WHAT THIS TASK INVOLVES:
Look below for the lines from the one with "Cost of living in Canada" to the one with "Moirans OFM Cap.", and copy exactly those lines, both ends included.

Start of Block

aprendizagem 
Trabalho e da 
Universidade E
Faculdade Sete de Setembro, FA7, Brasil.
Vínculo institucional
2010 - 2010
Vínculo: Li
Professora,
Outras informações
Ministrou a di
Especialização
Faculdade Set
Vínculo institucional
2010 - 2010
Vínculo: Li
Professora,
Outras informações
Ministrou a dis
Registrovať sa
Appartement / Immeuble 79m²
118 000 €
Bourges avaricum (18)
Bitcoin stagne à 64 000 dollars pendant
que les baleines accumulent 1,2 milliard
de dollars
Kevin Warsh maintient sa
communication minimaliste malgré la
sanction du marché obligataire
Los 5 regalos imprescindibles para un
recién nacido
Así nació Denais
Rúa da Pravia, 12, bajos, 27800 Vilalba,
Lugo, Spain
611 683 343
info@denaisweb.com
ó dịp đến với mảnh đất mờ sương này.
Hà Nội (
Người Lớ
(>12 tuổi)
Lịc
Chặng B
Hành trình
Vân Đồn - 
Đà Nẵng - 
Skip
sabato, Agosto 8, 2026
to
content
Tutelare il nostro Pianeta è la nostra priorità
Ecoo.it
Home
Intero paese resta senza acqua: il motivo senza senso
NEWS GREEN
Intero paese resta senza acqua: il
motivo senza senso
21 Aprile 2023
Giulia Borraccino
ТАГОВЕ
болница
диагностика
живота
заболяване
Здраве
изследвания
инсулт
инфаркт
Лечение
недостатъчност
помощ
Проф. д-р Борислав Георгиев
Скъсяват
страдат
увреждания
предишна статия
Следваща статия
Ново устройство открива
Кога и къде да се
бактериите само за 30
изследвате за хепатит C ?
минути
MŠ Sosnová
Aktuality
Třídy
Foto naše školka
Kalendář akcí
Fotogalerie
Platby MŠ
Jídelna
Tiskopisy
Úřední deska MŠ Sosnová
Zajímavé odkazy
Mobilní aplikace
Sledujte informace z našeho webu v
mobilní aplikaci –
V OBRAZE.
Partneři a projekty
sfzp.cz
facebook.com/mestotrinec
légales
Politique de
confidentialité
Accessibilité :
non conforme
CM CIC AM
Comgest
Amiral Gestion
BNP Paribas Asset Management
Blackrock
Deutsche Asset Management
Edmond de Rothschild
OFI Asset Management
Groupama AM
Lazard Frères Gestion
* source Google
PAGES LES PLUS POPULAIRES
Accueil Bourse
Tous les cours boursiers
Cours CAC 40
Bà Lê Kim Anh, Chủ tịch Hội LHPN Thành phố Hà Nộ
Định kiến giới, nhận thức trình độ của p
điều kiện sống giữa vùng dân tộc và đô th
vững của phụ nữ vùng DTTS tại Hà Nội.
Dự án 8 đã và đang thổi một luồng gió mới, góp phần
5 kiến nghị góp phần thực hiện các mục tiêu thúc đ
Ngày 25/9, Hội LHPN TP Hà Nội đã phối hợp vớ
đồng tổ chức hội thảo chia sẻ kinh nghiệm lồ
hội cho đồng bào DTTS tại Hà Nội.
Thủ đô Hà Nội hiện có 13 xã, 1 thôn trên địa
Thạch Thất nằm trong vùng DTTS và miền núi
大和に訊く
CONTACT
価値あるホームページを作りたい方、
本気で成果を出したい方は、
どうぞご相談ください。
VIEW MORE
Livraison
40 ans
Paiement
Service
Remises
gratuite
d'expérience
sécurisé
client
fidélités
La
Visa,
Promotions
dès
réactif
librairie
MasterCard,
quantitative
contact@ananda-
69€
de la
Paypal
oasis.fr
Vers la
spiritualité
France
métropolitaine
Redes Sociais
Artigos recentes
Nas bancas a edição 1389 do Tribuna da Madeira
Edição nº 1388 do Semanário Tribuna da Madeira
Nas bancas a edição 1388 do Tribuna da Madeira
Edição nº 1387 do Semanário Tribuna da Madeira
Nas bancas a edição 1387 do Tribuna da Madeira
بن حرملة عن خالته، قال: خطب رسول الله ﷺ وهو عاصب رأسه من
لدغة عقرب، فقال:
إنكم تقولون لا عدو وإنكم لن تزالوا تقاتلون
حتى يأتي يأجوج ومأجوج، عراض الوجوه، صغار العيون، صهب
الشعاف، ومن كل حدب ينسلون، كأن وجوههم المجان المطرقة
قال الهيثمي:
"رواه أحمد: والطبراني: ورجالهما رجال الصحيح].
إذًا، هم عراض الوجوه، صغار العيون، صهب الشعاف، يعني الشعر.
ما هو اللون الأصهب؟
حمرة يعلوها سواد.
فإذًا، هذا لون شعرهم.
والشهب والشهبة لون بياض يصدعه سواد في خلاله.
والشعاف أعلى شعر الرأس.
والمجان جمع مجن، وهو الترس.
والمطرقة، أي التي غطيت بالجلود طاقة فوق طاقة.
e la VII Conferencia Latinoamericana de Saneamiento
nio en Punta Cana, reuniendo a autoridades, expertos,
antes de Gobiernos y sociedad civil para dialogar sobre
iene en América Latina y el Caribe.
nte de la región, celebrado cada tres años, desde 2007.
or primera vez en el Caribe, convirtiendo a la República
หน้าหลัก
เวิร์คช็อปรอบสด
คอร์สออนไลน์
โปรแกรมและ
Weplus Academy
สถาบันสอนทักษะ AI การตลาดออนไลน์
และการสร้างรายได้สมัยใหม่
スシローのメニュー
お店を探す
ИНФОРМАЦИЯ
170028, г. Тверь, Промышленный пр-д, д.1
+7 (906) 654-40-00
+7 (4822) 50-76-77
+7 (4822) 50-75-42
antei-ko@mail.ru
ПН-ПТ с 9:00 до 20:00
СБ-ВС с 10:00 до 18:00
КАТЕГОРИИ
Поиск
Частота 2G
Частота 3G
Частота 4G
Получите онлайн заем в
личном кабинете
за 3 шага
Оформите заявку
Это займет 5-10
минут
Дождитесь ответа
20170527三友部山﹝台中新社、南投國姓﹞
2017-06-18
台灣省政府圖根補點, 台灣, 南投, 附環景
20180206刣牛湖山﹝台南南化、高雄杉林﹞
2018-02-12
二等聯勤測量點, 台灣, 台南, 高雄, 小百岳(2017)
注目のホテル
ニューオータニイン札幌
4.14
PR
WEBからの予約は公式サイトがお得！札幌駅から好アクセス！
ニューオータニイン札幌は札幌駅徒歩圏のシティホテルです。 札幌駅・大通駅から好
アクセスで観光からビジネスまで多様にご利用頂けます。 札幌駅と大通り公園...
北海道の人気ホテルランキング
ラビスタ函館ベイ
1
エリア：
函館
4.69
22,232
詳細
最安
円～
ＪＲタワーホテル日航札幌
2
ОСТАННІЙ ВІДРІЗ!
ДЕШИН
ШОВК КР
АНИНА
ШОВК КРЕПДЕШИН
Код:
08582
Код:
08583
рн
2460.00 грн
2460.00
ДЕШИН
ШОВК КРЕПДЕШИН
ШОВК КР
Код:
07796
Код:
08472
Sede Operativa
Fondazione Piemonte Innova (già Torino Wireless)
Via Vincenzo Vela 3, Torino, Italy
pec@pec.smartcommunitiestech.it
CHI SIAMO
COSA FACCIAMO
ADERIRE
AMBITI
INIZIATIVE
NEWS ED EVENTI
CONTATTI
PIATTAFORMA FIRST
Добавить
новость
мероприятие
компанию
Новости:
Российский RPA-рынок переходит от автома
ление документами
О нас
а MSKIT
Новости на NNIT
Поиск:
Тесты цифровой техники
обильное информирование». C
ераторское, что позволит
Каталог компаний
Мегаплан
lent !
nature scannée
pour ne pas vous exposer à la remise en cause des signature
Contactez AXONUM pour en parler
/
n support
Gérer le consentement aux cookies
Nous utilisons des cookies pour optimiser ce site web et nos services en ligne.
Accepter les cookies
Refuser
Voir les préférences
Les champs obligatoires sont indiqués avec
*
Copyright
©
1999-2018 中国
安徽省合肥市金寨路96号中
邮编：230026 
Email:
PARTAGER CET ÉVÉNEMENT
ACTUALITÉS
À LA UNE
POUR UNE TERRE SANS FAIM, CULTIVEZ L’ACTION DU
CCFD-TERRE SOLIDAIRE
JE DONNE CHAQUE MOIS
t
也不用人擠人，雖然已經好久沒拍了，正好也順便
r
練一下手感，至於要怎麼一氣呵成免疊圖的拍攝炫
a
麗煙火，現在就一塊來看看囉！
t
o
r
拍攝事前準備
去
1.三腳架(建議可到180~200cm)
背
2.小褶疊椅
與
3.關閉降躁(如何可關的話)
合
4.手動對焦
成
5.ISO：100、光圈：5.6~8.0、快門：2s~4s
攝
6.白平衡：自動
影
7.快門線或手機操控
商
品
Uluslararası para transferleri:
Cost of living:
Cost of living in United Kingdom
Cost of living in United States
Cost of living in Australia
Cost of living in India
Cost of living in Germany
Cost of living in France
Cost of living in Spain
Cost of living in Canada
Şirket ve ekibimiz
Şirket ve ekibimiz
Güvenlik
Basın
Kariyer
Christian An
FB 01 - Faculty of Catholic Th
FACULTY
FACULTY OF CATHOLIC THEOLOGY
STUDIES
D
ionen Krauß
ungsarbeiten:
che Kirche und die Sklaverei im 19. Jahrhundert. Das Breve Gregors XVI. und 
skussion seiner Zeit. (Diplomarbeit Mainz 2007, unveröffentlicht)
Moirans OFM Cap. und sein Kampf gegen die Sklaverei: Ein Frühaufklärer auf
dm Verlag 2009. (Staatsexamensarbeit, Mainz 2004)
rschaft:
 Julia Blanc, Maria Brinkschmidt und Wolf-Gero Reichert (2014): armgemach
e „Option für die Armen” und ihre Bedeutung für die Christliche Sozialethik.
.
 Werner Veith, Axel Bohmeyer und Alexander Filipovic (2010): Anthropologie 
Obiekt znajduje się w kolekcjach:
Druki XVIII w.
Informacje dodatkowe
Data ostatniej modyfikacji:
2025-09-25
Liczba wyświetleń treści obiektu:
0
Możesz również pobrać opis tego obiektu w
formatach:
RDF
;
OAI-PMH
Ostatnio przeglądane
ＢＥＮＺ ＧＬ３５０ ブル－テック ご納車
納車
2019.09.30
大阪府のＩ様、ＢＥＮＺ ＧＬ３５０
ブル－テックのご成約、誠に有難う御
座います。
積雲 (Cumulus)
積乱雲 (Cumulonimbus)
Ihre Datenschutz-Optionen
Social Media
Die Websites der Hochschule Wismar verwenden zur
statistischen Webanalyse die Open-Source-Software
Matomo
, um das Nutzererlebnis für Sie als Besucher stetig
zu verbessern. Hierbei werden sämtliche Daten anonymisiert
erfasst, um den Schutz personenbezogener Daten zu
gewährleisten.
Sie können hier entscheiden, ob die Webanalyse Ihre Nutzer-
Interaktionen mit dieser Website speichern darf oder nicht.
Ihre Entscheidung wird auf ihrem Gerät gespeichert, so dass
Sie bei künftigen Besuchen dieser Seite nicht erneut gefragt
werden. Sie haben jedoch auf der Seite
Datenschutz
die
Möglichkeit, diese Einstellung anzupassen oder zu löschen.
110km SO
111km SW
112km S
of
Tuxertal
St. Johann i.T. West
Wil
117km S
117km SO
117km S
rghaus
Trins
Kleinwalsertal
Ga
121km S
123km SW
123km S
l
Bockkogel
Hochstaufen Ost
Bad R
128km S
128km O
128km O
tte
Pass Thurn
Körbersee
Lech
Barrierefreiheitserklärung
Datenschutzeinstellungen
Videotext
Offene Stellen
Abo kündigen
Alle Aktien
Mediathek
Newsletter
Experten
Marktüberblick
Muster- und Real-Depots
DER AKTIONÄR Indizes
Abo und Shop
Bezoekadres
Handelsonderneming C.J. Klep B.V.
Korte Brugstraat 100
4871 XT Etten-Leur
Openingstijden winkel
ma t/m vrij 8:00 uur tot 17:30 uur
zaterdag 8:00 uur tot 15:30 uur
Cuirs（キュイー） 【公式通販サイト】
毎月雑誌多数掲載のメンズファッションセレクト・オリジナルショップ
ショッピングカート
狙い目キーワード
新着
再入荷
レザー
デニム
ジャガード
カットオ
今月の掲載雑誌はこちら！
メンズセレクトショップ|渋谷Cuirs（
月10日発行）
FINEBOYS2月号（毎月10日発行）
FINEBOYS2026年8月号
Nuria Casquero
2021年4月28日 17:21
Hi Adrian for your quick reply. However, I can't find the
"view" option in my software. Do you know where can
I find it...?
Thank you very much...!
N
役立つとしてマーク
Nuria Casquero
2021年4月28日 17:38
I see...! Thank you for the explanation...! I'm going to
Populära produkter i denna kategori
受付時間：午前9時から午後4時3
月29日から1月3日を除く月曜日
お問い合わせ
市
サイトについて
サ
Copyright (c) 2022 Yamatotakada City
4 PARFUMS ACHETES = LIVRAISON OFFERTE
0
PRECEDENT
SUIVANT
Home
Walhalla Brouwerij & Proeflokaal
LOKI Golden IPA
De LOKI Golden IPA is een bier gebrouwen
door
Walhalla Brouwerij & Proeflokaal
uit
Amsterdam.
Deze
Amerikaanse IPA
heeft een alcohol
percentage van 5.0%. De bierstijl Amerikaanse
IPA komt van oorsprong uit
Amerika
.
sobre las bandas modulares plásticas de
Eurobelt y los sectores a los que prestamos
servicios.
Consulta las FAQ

End of Block

EXERCISE SOLUTION:
Cost of living in Canada
Şirket ve ekibimiz
Şirket ve ekibimiz
Güvenlik
Basın
Kariyer
Christian An
FB 01 - Faculty of Catholic Th
FACULTY
FACULTY OF CATHOLIC THEOLOGY
STUDIES
D
ionen Krauß
ungsarbeiten:
che Kirche und die Sklaverei im 19. Jahrhundert. Das Breve Gregors XVI. und 
skussion seiner Zeit. (Diplomarbeit Mainz 2007, unveröffentlicht)
Moirans OFM Cap. und sein Kampf gegen die Sklaverei: Ein Frühaufklärer auf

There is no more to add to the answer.